═════ Source passage ═════
We do know this, however, Jesus had enemies.  We can divide them into two basic groups: those he confronted and those he did not.  The occupying Roman forces fell into this second group.  Unlike many other messianic figures in that age, Jesus took a passive approach of non-resistance with regard to the Romans.  He was no insurrectionist, nor was he going to lead a violent uprising.  There is not a single story in any of the Gospels were Jesus directly attacks Roman rule.  What would be the point?  It was futile to resist such a dominant and ruthless force. 

In the face of such powerlessness, Jesus teaches a way to find empowerment that is now often referred to as ‘the second mile.’  By law, a soldier had to right to make any person lug his gear a mile.  Can you imagine setting out on a busy day and getting sidetracked by some Roman thug too lazy to carry his own gear?  Or what if you were working hard in the field trying to grow food for your family and was told abruptly to get walking?  Jewish men found the practice to be humiliating and infuriating.  You can imagine how startled people must have been when Jesus suggested that they voluntarily carry a soldier’s pack a second mile.
═════ Information supplied ═════
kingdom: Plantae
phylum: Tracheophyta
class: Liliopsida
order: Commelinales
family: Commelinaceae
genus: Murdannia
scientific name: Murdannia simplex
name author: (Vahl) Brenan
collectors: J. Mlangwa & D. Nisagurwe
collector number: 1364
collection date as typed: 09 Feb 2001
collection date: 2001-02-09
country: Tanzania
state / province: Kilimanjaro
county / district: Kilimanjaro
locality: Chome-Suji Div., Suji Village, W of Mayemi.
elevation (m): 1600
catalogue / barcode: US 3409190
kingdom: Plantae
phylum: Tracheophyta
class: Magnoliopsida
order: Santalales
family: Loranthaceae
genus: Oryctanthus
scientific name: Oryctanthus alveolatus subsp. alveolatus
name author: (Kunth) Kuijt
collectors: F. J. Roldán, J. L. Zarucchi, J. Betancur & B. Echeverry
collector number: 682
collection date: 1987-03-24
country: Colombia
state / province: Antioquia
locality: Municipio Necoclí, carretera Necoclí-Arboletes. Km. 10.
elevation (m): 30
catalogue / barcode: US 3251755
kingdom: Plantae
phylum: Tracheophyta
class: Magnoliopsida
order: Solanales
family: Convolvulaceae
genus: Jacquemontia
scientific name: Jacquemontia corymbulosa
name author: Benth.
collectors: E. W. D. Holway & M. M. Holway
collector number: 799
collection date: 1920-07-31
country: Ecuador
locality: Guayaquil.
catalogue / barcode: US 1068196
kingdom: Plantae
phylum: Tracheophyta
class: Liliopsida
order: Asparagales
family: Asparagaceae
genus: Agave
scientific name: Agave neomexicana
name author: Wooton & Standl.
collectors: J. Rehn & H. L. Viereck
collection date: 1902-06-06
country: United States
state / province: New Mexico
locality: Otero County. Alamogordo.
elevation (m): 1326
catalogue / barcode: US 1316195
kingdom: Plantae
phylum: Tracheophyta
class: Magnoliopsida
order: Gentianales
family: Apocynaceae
═════
# Tasks to complete
A. For each statement, indicate with yes or no whether it agrees with the passage on Jesus and Roman rule, and quote the words of the passage that decide it: (i) Jesus took a passive approach of non-resistance toward the Romans; (ii) Jewish men welcomed the practice of carrying a soldier's gear; (iii) the occupying Roman forces belonged to the group of enemies Jesus confronted.
B. Quote the passage on Jesus and Roman rule word for word, between "In the face" and "a second mile.", inclusive.
The entries were taken from a source separate from the passage on Jesus and Roman rule.

# Answers to the problems
A.
(i) Yes: "Jesus took a passive approach of non-resistance with regard to the Romans."
(ii) No: "Jewish men found the practice to be humiliating and infuriating."
(iii) No: "those he confronted and those he did not" and "The occupying Roman forces fell into this second group."

B.
In the face of such powerlessness, Jesus teaches a way to find empowerment that is now often referred to as ‘the second mile.’  By law, a soldier had to right to make any person lug his gear a mile.  Can you imagine setting out on a busy day and getting sidetracked by some Roman thug too lazy to carry his own gear?  Or what if you were working hard in the field trying to grow food for your family and was told abruptly to get walking?  Jewish men found the practice to be humiliating and infuriating.  You can imagine how startled people must have been when Jesus suggested that they voluntarily carry a soldier’s pack a second mile.